正交复滤波器与小波的数值构造

Numerical method for constructing orthogonal complex filter banks and wavelets

研究了参数化正交复滤波器与小波的数值构造方法.在以往研究成果的基础上,建立了构造正交复滤波器的蝶形算法,该算法便于计算任意长度紧支集复滤波器,便于优化参数设计所需的滤波器与小波.并且研究了参数变化与复滤波器性质的关系,给出相关定理并加以证明.最后给出不同参数下复滤波器、复尺度函数和复小波的计算实例,通过参数优化得到具有对称性和近似线性幅频特性的复小波函数.

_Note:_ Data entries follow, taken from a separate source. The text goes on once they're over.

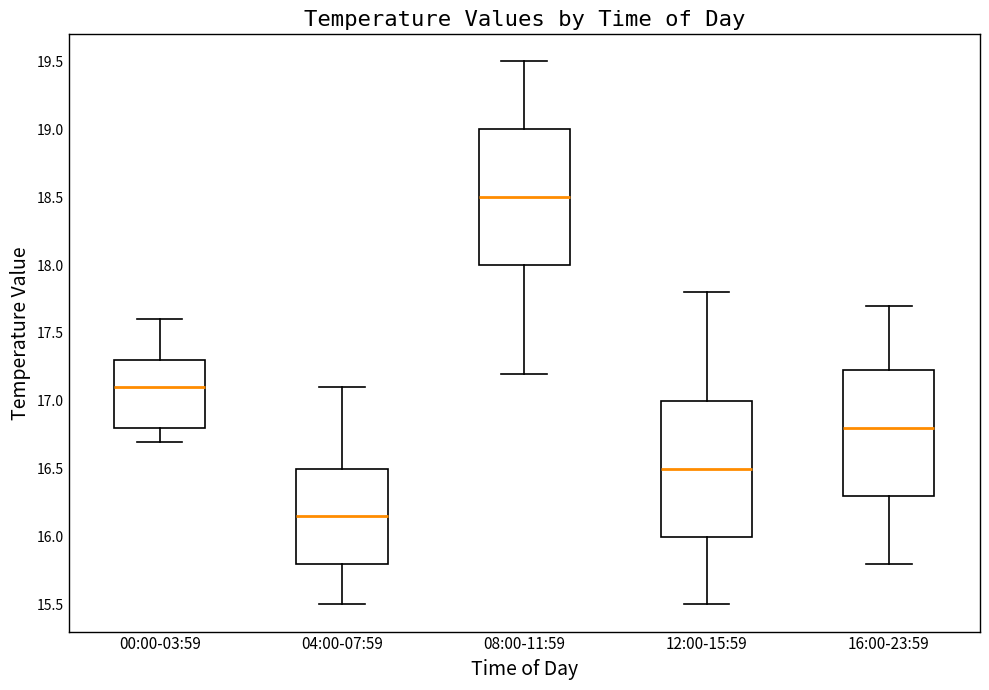

Reading left to right, transcribe this box plot: for each box, give where its median line is, the range the box spans, and where its two whiskers end, as read against the y-axis. The values are not printed on the chart, so give them approximately, as read against the axis.

00:00-03:59: median 17.10, box 16.80 to 17.30, whiskers 16.70 to 17.60
04:00-07:59: median 16.15, box 15.80 to 16.50, whiskers 15.50 to 17.10
08:00-11:59: median 18.50, box 18.00 to 19.00, whiskers 17.20 to 19.50
12:00-15:59: median 16.50, box 16.00 to 17.00, whiskers 15.50 to 17.80
16:00-23:59: median 16.80, box 16.30 to 17.25, whiskers 15.80 to 17.70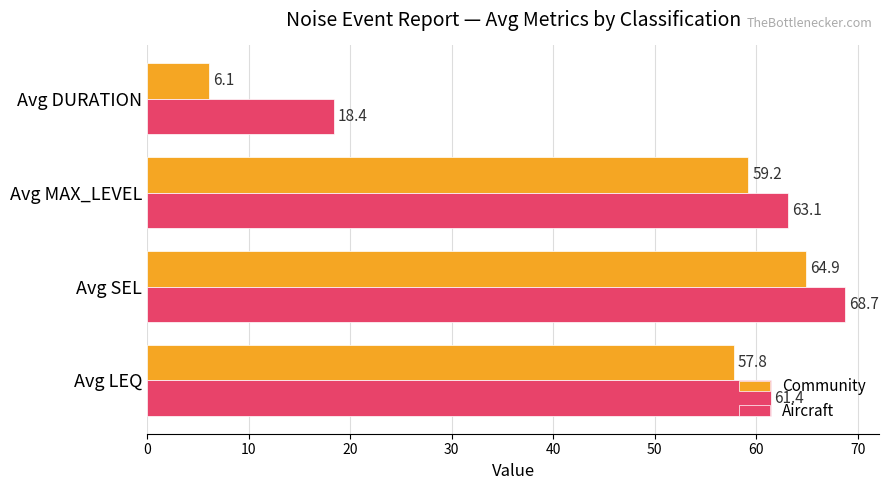

List the labels in order of Community value, largest first.

Avg SEL, Avg MAX_LEVEL, Avg LEQ, Avg DURATION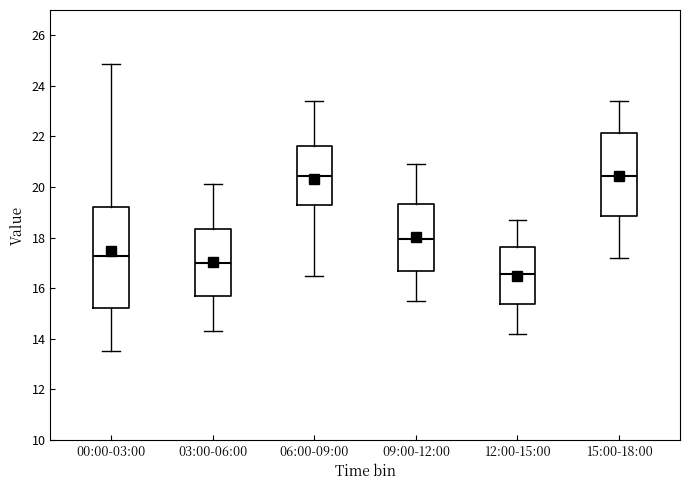

Which box is the tallest, from its lower edge to its upper edge?

00:00-03:00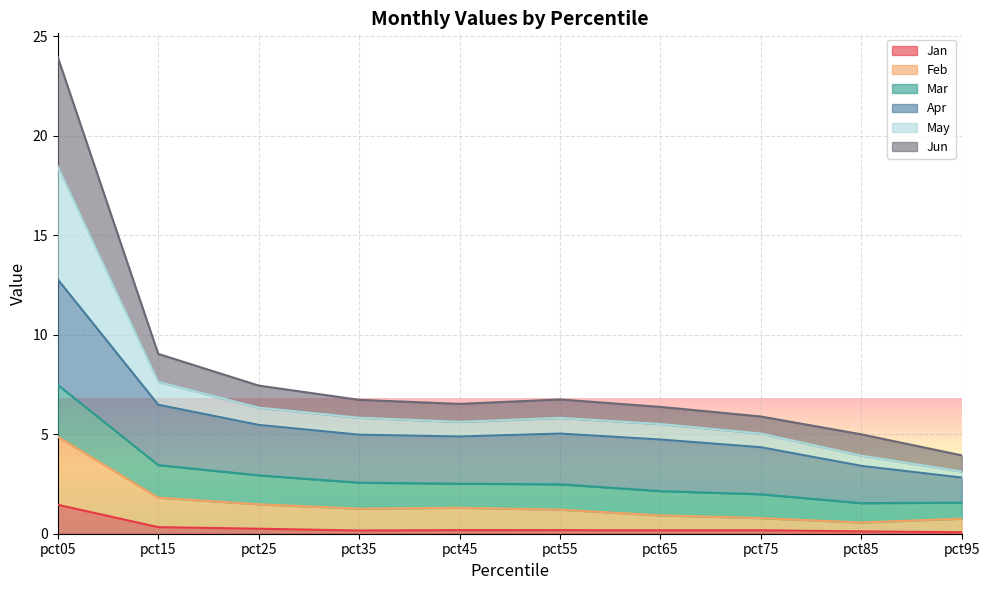

The Jan series shows 0.1 at pct95. True or false?

False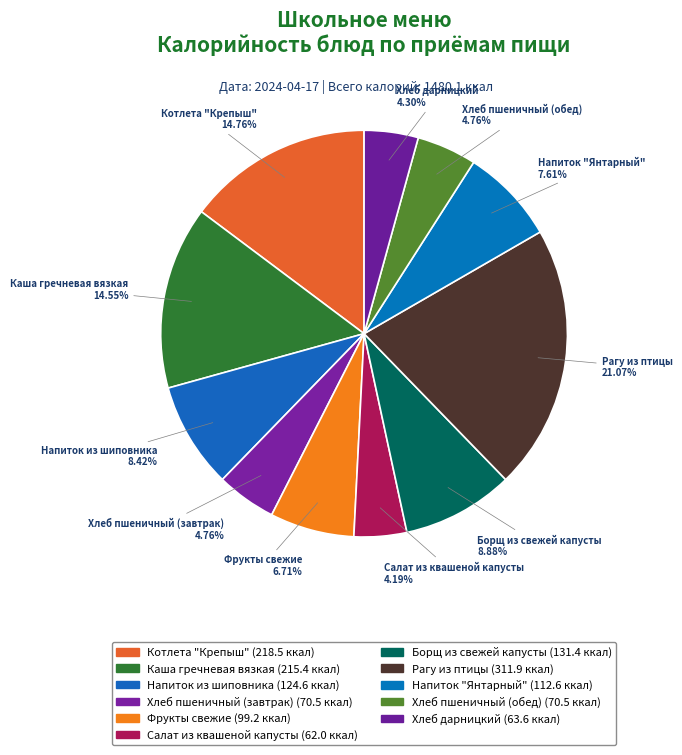

How many slices are in this pie chart?

11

The numerical methods for constructing the parameterized orthogonal complex filter banks and wavelets were investigated in this paper. Based on the Ref , a so-called papilionaceous algorithm for constructing the orthogonat complex filter banks is presented, which was used to easily design orthogonal complex filter banks and wavelets on arbitrary length compactly supported sets by the optimizations of the parameters. The relationships between the properties of complex filter banks and the parameters were discussed and the theorems about them were proved. The complex filter banks, scale functions and wavelets with various parameters are calculated in the example. The orthogonal complex wavelets with the symmetric property and approximately linear phase are obtained by the parameter optimizations.